>> START PAGE EXTRACT

Separation of the Church from State in France. Bérenger Saunière from this moment in time begins to live in poverty, the demise of his success in his selling of masses activities (what little he made from this point on was spent on his future legal fees relating to his Court Battles with his superiors at the Carcassonne Bishopric).

1906

Pope Pius X condemned the separation of the Church from State in France in two encyclicals.

1906 election results:

Republicans 441 seats; Right 174 seats (Conservatives 78 seats; Liberals 66 seats; Nationalists 30 seats).

1907

Pope Pius X extends the Feast of the apparition of Our Lady of Lourdes to the whole church.

1909

Bérenger Saunière transferred to Coustouge: replaced by Abbé Marty at Rennes-le-Château. The Town Mayor wrote a letter of complaint in response to the Carcassonne Bishopric, advising the Bishop that the Presbytery would not be made available to any replacement priest.

1910

27 May 1910 – The Bishop’s Court of Carcassonne began an investigation into Bérenger Saunière’s activities at Rennes-le-Château, the bill of indictment referred to:

* Trafficking in Masses
* Disobedience to the Bishop (continuing to request fees for masses outside the diocese despite being forbidden to do so by the Bishop)
* Exaggerated and unjustified expenses (resulting from receiving money for unsaid masses)

>> END PAGE EXTRACT

EXERCISE: Retype the Saunière timeline word for word, from its first line to its last. The data that comes next is unrelated to the Saunière timeline.

>> START DATASET CONTENT

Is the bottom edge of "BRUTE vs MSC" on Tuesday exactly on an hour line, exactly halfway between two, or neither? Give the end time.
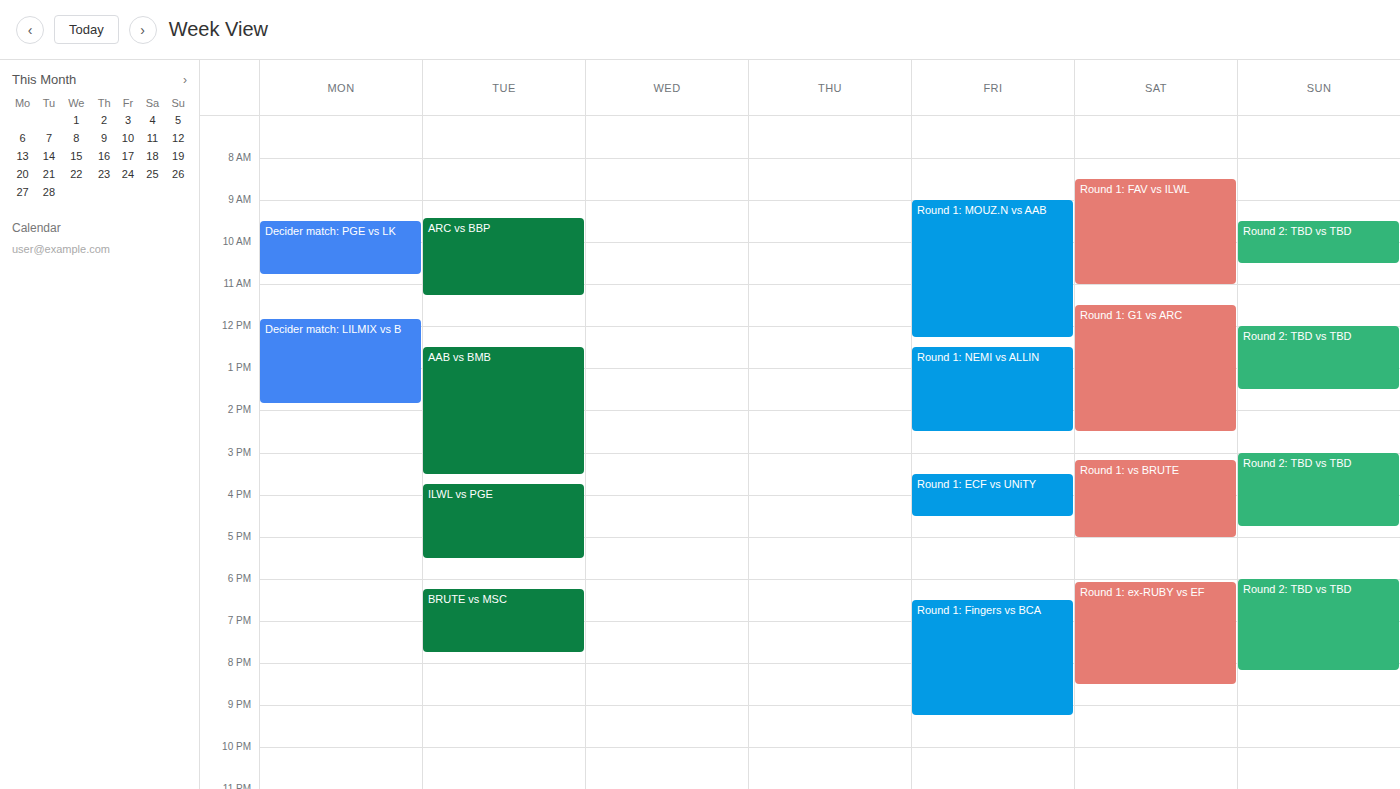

>> END DATASET CONTENT

FINISHED ANSWER:
Separation of the Church from State in France. Bérenger Saunière from this moment in time begins to live in poverty, the demise of his success in his selling of masses activities (what little he made from this point on was spent on his future legal fees relating to his Court Battles with his superiors at the Carcassonne Bishopric).

1906

Pope Pius X condemned the separation of the Church from State in France in two encyclicals.

1906 election results:

Republicans 441 seats; Right 174 seats (Conservatives 78 seats; Liberals 66 seats; Nationalists 30 seats).

1907

Pope Pius X extends the Feast of the apparition of Our Lady of Lourdes to the whole church.

1909

Bérenger Saunière transferred to Coustouge: replaced by Abbé Marty at Rennes-le-Château. The Town Mayor wrote a letter of complaint in response to the Carcassonne Bishopric, advising the Bishop that the Presbytery would not be made available to any replacement priest.

1910

27 May 1910 – The Bishop’s Court of Carcassonne began an investigation into Bérenger Saunière’s activities at Rennes-le-Château, the bill of indictment referred to:

* Trafficking in Masses
* Disobedience to the Bishop (continuing to request fees for masses outside the diocese despite being forbidden to do so by the Bishop)
* Exaggerated and unjustified expenses (resulting from receiving money for unsaid masses)